Simple Recurrent Neurel Network
Like DNN and CNN models we trained in the past, RNN models are
relatively easy to train using keras
after the
pre-processing stage. In the following example, we use
layer_embedding()
to fit an embedding layer based on the
training dataset, which has two parameters: input_dim
(the
number of unique words) and output_dim
(the length of dense
vectors). Then, we add a simple RNN layer by calling
layer_simple_rnn()
and followed by a dense layer
layer_dense()
to connect to the response binary
variable.
rnn_model <- keras_model_sequential()
rnn_model %>%
layer_embedding(input_dim = max_unique_word, output_dim = 128) %>%
layer_simple_rnn(units = 64, dropout = 0.2,
recurrent_dropout = 0.2) %>%
layer_dense(units = 1, activation = 'sigmoid')

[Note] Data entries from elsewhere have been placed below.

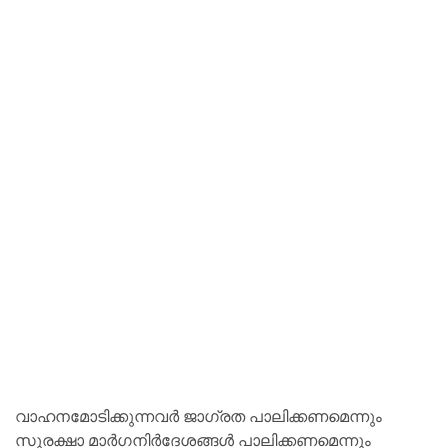
വാഹനമോടിക്കുന്നവർ ജാഗ്രത പാലിക്കണമെന്നും
സുരക്ഷാ മാർഗനിർദേശങ്ങൾ പാലിക്കണമെന്നും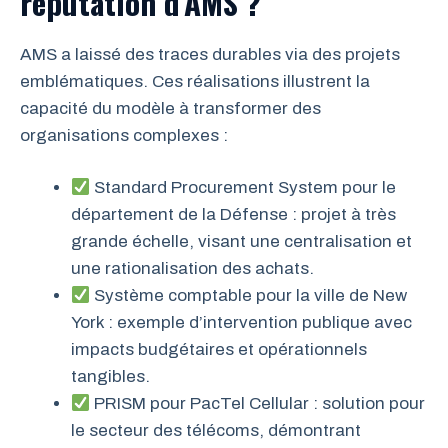
réputation d’AMS ?
AMS a laissé des traces durables via des projets
emblématiques. Ces réalisations illustrent la
capacité du modèle à transformer des
organisations complexes :
Standard Procurement System pour le
département de la Défense : projet à très
grande échelle, visant une centralisation et
une rationalisation des achats.
Système comptable pour la ville de New
York : exemple d’intervention publique avec
impacts budgétaires et opérationnels
tangibles.
PRISM pour PacTel Cellular : solution pour
le secteur des télécoms, démontrant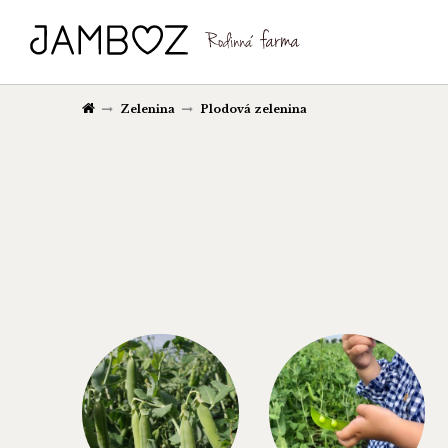
Zelenina
Plodová zelenina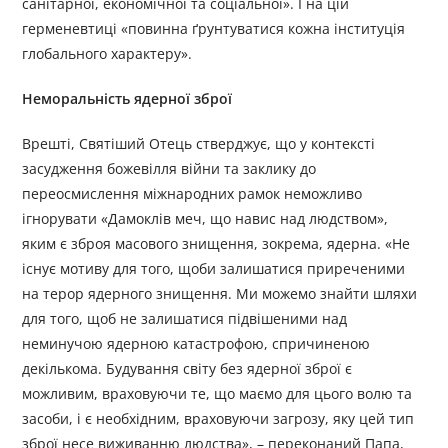
санітарної, економічної та соціальної». І на цій
герменевтиці «повинна ґрунтуватися кожна інституція
глобального характеру».
Неморальність ядерної зброї
Врешті, Святіший Отець стверджує, що у контексті
засудження божевілля війни та заклику до
переосмислення міжнародних рамок неможливо
ігнорувати «Дамоклів меч, що навис над людством»,
яким є зброя масового знищення, зокрема, ядерна. «Не
існує мотиву для того, щоби залишатися приреченими
на терор ядерного знищення. Ми можемо знайти шляхи
для того, щоб не залишатися підвішеними над
неминучою ядерною катастрофою, спричиненою
декількома. Будування світу без ядерної зброї є
можливим, враховуючи те, що маємо для цього волю та
засоби, і є необхідним, враховуючи загрозу, яку цей тип
зброї несе виживанню людства», – переконаний Папа,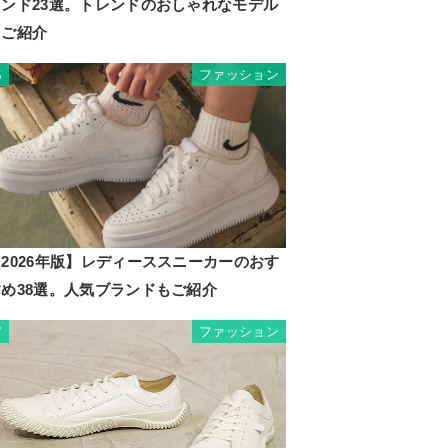
ランド23選。トレンドのおしゃれなモデル
もご紹介
ファッション
6
2026年版】レディーススニーカーのおす
すめ38選。人気ブランドもご紹介
ファッション
7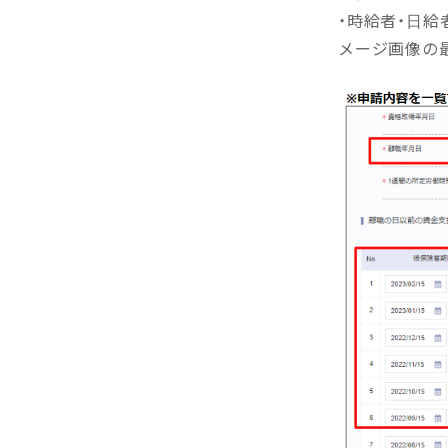
・時給者・日給
メージ画像の最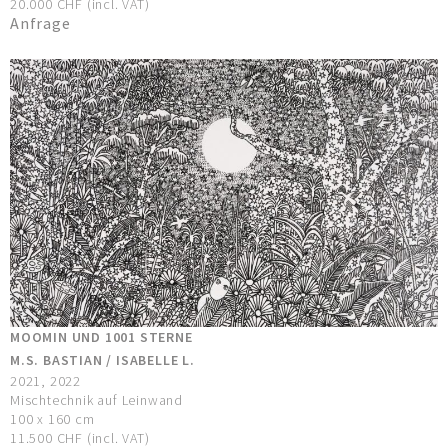
20.000 CHF (incl. VAT)
Anfrage
MOOMIN UND 1001 STERNE
M.S. BASTIAN / ISABELLE L.
2021, 2022
Mischtechnik auf Leinwand
100 x 160 cm
11.500 CHF (incl. VAT)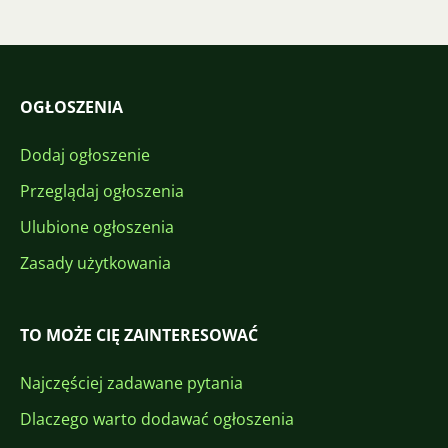
OGŁOSZENIA
Dodaj ogłoszenie
Przeglądaj ogłoszenia
Ulubione ogłoszenia
Zasady użytkowania
TO MOŻE CIĘ ZAINTERESOWAĆ
Najczęściej zadawane pytania
Dlaczego warto dodawać ogłoszenia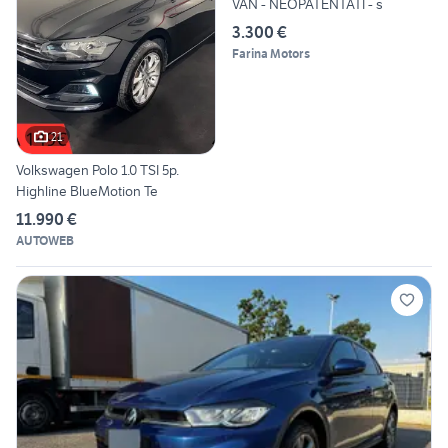
VAN - NEOPATENTATI - s
3.300 €
Farina Motors
21
Volkswagen Polo 1.0 TSI 5p.
Highline BlueMotion Te
11.990 €
AUTOWEB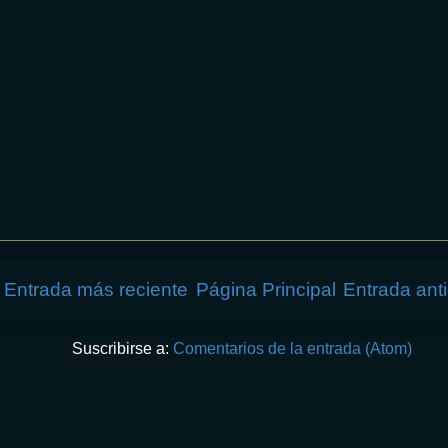
Entrada más reciente
Página Principal
Entrada ant
Suscribirse a:
Comentarios de la entrada (Atom)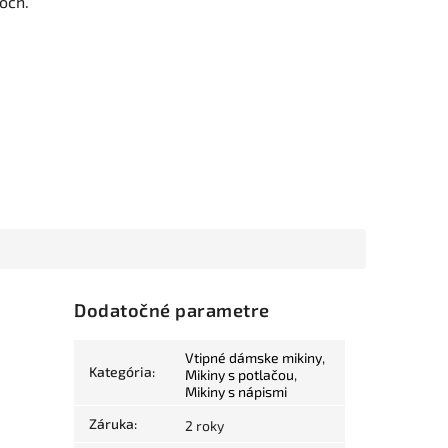
och.
Dodatočné parametre
Vtipné dámske mikiny
,
Kategória
:
Mikiny s potlačou
,
Mikiny s nápismi
Záruka
:
2 roky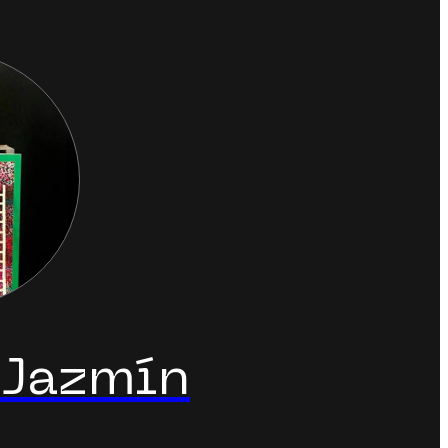
 Jazmín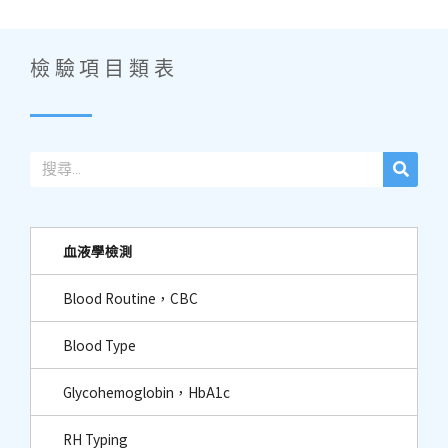
檢驗項目類表
血液學檢測
Blood Routine，CBC
Blood Type
Glycohemoglobin，HbA1c
RH Typing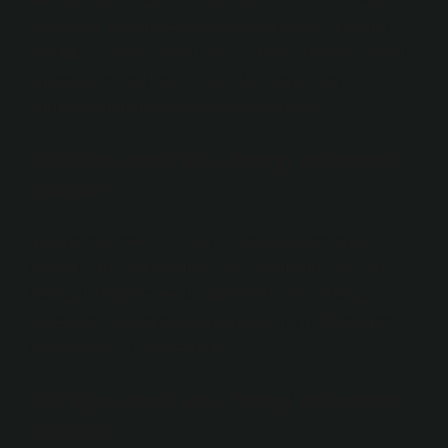
Sanatçılar, düşünürler ve sanat ve düşünce derinliği
tarafından yazılan mektuplar. … Resmi Mektup: Kamu
kurumları ve kuruluşlar arasındaki veya bireyler ile bu
kurum ve kuruluşlar arasındaki mektuplar.
Türkiye mektubu hangi dönemde
yazıldı?
Türkiye’den mektup olarak bilinen ünlü mektuplar,
Mayıs 1718’e kadar bu iki yıllık yolculuğun işi. Lady
Montagu, İngiltere’ye döndükten (1730) ve İtalya ve
Venedik’te yaşadıktan sonra kocasını (1730) terk etti
Memleketine, 1762’de öldü.
Türkiye mektubu hangi dönemde
yazıldı?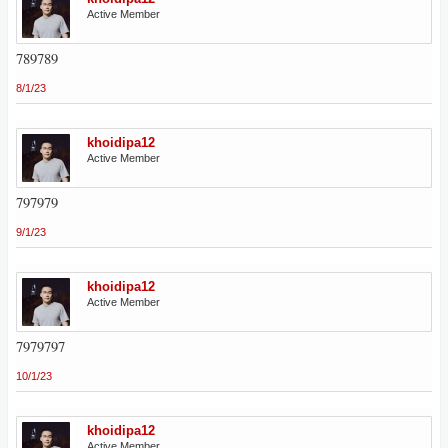
Active Member
789789
8/1/23
khoidipa12
Active Member
797979
9/1/23
khoidipa12
Active Member
7979797
10/1/23
khoidipa12
Active Member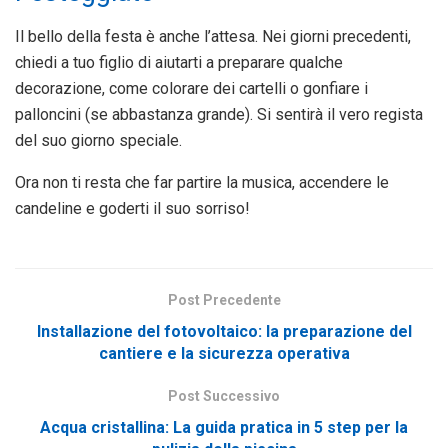
Il bello della festa è anche l’attesa. Nei giorni precedenti,
chiedi a tuo figlio di aiutarti a preparare qualche
decorazione, come colorare dei cartelli o gonfiare i
palloncini (se abbastanza grande). Si sentirà il vero regista
del suo giorno speciale.
Ora non ti resta che far partire la musica, accendere le
candeline e goderti il suo sorriso!
Post Precedente
Installazione del fotovoltaico: la preparazione del
cantiere e la sicurezza operativa
Post Successivo
Acqua cristallina: La guida pratica in 5 step per la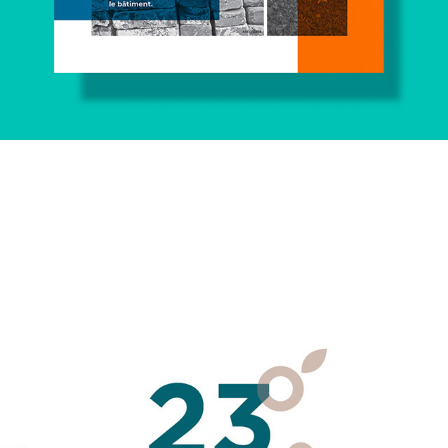
CHARTE GRAPHIQUE CAFÉ 
D'EXCEPTION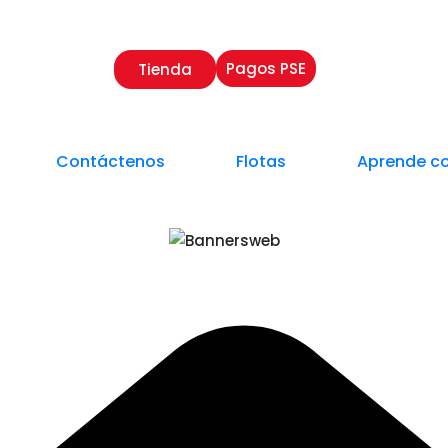
Pagos PSE
Tienda
Contáctenos
Flotas
Aprende c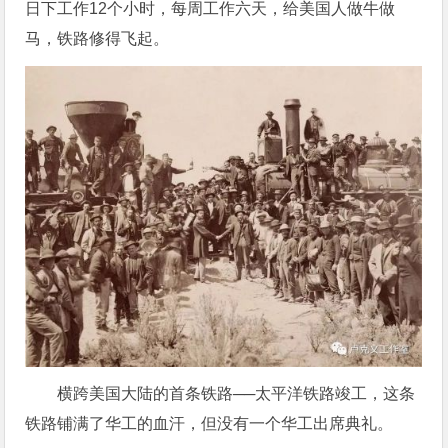
日下工作12个小时，每周工作六天，给美国人做牛做
马，铁路修得飞起。
横跨美国大陆的首条铁路──太平洋铁路竣工，这条
铁路铺满了华工的血汗，但没有一个华工出席典礼。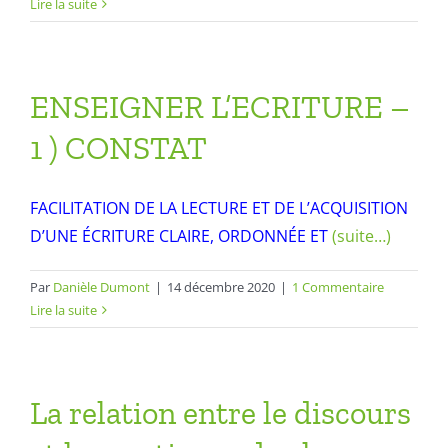
Lire la suite
ENSEIGNER L’ECRITURE –
1 ) CONSTAT
FACILITATION DE LA LECTURE ET DE L’ACQUISITION
D’UNE ÉCRITURE CLAIRE, ORDONNÉE ET
(suite…)
Par
Danièle Dumont
|
14 décembre 2020
|
1 Commentaire
Lire la suite
La relation entre le discours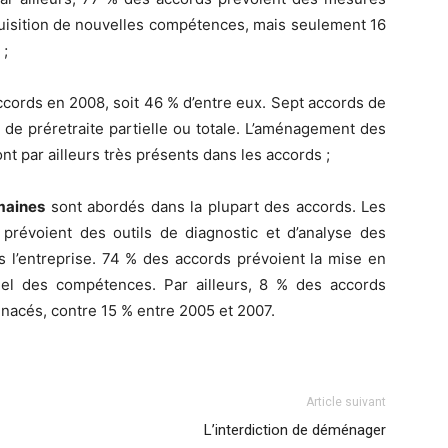
quisition de nouvelles compétences, mais seulement 16
 ;
cords en 2008, soit 46 % d’entre eux. Sept accords de
 de préretraite partielle ou totale. L’aménagement des
ont par ailleurs très présents dans les accords ;
maines
sont abordés dans la plupart des accords. Les
prévoient des outils de diagnostic et d’analyse des
 l’entreprise. 74 % des accords prévoient la mise en
tiel des compétences. Par ailleurs, 8 % des accords
nacés, contre 15 % entre 2005 et 2007.
Article suivant
L’interdiction de déménager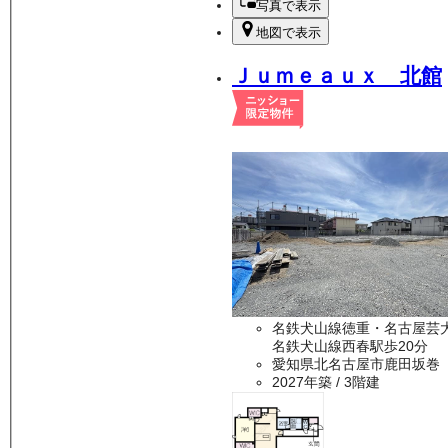
写真で表示
地図で表示
Ｊｕｍｅａｕｘ 北館
名鉄犬山線徳重・名古屋芸
名鉄犬山線西春駅歩20分
愛知県北名古屋市鹿田坂巻
2027年築
/ 3階建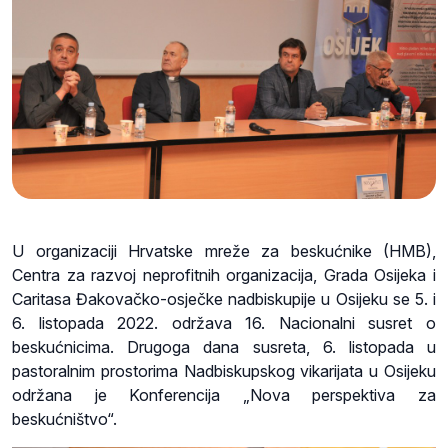
U organizaciji Hrvatske mreže za beskućnike (HMB),
Centra za razvoj neprofitnih organizacija, Grada Osijeka i
Caritasa Đakovačko-osječke nadbiskupije u Osijeku se 5. i
6. listopada 2022. održava 16. Nacionalni susret o
beskućnicima. Drugoga dana susreta, 6. listopada u
pastoralnim prostorima Nadbiskupskog vikarijata u Osijeku
održana je Konferencija „Nova perspektiva za
beskućništvo“.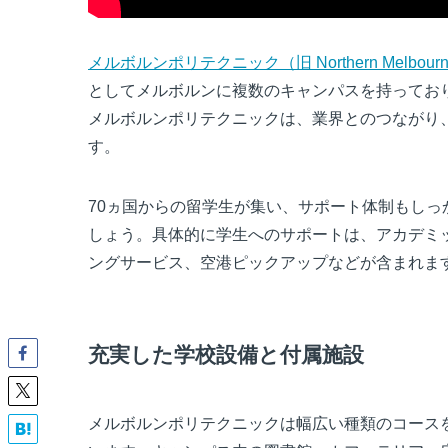
メルボルンポリテクニック（旧 Northern Melbourne Ins
としてメルボルンに複数のキャンパスを持ってお
メルボルンポリテクニックは、業界とのつながり
す。
70ヵ国からの留学生が集い、サポート体制もし
しょう。具体的に学生へのサポートは、アカデミ
ングサービス、空港ピックアップなどが含まれま
充実した学校設備と付属施設
メルボルンポリテクニックは幅広い種類のコース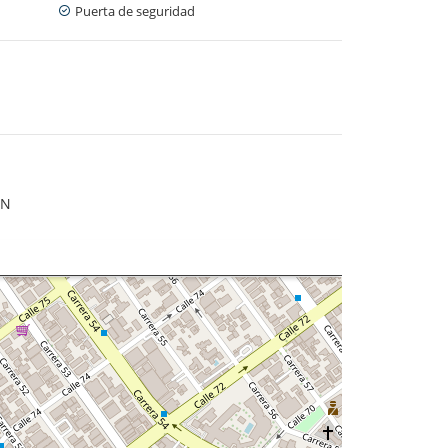
Puerta de seguridad
ÍN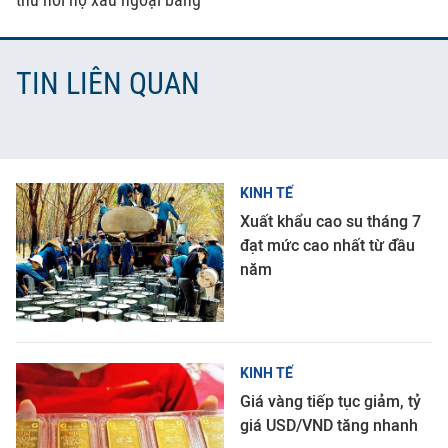
TIN LIÊN QUAN
KINH TẾ
Xuất khẩu cao su tháng 7
đạt mức cao nhất từ đầu
năm
KINH TẾ
Giá vàng tiếp tục giảm, tỷ
giá USD/VND tăng nhanh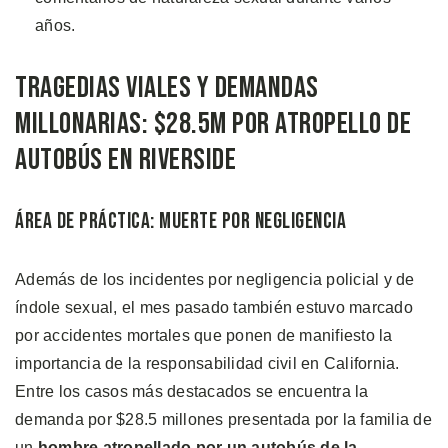
años.
Tragedias Viales y Demandas
Millonarias: $28.5M por Atropello de
Autobús en Riverside
Área de Práctica: Muerte por Negligencia
Además de los incidentes por negligencia policial y de
índole sexual, el mes pasado también estuvo marcado
por accidentes mortales que ponen de manifiesto la
importancia de la responsabilidad civil en California.
Entre los casos más destacados se encuentra la
demanda por $28.5 millones presentada por la familia de
un
hombre atropellado por un autobús de la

We compile the RNN model by defining the loss function, optimizer to use, and metrics to track the same way as DNN and CNN models.
rnn_model %>% compile(
loss = 'binary_crossentropy',
optimizer = 'adam',
metrics = c('accuracy')
)
Let us define a few more variables before fitting the model:
batch_size
, epochs
, and
validation_split
. These variables have the same meaning as
DNN and CNN models we see in the past.
batch_size = 128
epochs = 5
validation_split = 0.2
rnn_history <- rnn_model %>% fit(
x_train, y_train,
batch_size = batch_size,
epochs = epochs,
validation_split = validation_split
)
plot(rnn_history)
rnn_model %>%
evaluate(x_test, y_test)
## loss accuracy
## 0.5441073 0.7216800
LSTM RNN Model
A simple RNN layer is a good starting point for learning RNN, but the
performance is usually not that good because these long-term
dependencies are impossible to learn due to vanishing gradient. Long
Short Term Memory RNN model (LSTM) can carry useful information from the
earlier words to later words. In keras
, it is easy to
replace a simple RNN layer with an LSTM layer by using
layer_lstm()
.
lstm_model <- keras_model_sequential()
lstm_model %>%
layer_embedding(input_dim = max_unique_word, output_dim = 128) %>%
layer_lstm(units = 64, dropout = 0.2, recurrent_dropout = 0.2) %>%
layer_dense(units = 1, activation = 'sigmoid')
lstm_model %>% compile(
loss = 'binary_crossentropy',
optimizer = 'adam',
metrics = c('accuracy')
)
batch_size = 128
epochs = 5
validation_split = 0.2
lstm_history <- lstm_model %>% fit(
x_train, y_train,
batch_size = batch_size,
epochs = epochs,
validation_split = validation_split
)
plot(lstm_history)
lstm_model %>%
evaluate(x_test, y_test)
## loss accuracy
## 0.361364 0.844080
This simple example shows that LSTM’s performance has improved dramatically from the simple RNN model. The computation time for LSTM is roughly doubled when compared with the simple RNN model for this small dataset.